▸ GOAL A:
According to the Cymbeline review, what is Posthumus wearing?

▸ PROVIDED TEXT:
=-=-=
It didn’t take long for the audience in Luther Burbank Park to figure out we were in for a very different rendition of Shakespeare’s Cymbeline. A large white Ford van is parked upstage left; King Cymbeline enters the stage in pajamas and the proud husband of the king’s daughter, the valiant Posthumus, is wearing a bright yellow dress. Associate Artistic Director Makaela Milburn and artist Meme Garcia have created a wildly imaginative take on this problematic work for Seattle Shakespeare’s outdoor Wooden O series.
With Cymbeline, Shakespeare began to insert romantic elements into his script that still contained more traditional aspects of his earlier histories and tragedies. He would go on to hone this romantic approach with his writings of The Winter’s Tale and The Tempest. In Cymbeline, the fairy tale elements of the plot, such as the evil queen and the wronged, innocent princess seem at times to be an awkward fit with the tale’s more traditional elements such as a bitter clash between Rome and King Cymbeline’s ancient Britain. Milburn and Garcia appreciate the disparate qualities of the work and take full advantage of them. Milburn notes that “Cymbeline will be a queer-forward story with music that draws upon a joyful blending of different styles and times” that the script offers.
=-=-=
▸ Stored entries:
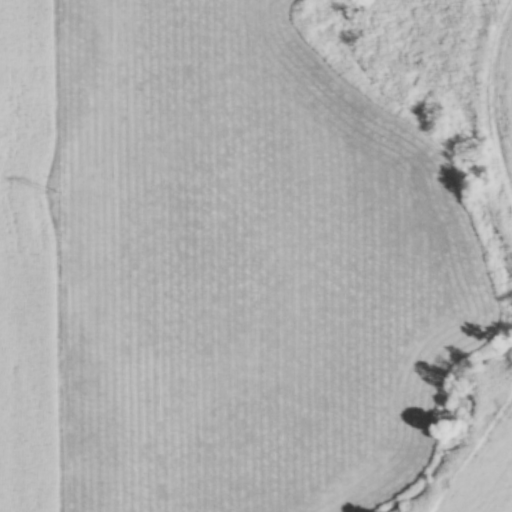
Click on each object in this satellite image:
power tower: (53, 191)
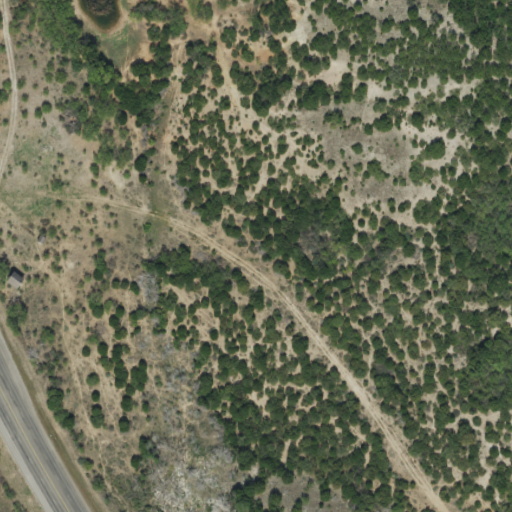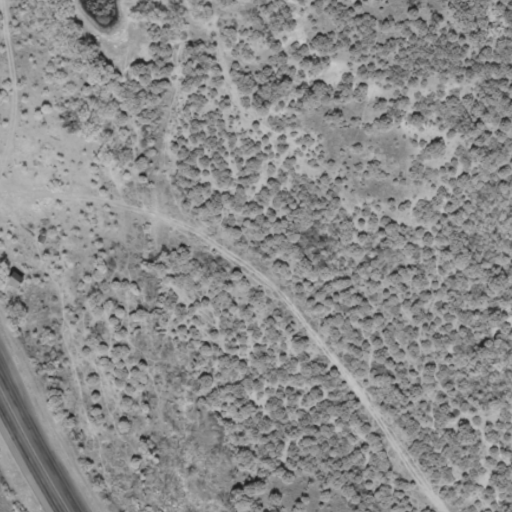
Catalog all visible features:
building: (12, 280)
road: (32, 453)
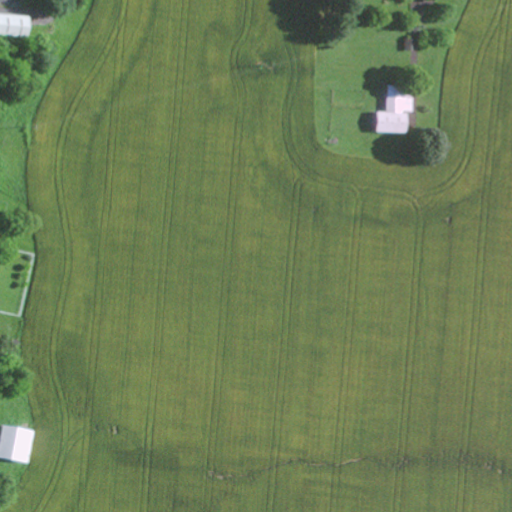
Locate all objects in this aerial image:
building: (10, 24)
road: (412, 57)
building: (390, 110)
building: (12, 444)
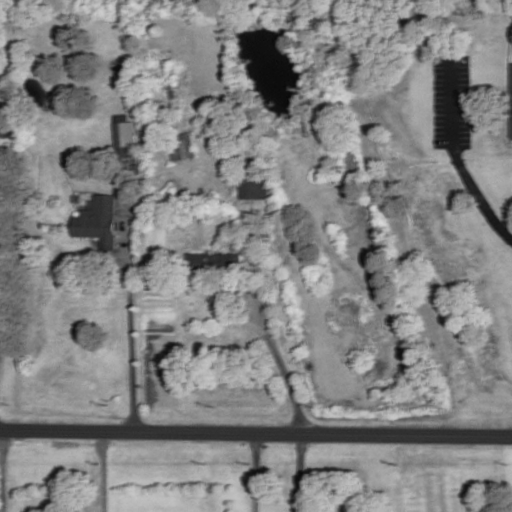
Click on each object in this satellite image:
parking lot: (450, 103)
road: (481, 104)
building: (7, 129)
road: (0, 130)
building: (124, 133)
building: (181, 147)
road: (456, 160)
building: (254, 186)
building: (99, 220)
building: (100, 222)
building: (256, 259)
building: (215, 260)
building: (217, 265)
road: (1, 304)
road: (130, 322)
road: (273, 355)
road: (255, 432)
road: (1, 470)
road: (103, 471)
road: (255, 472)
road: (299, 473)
=-=-=
▸ GOAL B:
Write out the aerial object records word for word, from the start of the records through the line that holds "building: (12, 444)", inclusive. Leave the pictures out.

▸ TASK OUTPUT A:
A bright yellow dress.

▸ TASK OUTPUT B:
Click on each object in this satellite image:
power tower: (53, 191)
Catalog all visible features:
building: (12, 280)
road: (32, 453)
Locate all objects in this aerial image:
building: (10, 24)
road: (412, 57)
building: (390, 110)
building: (12, 444)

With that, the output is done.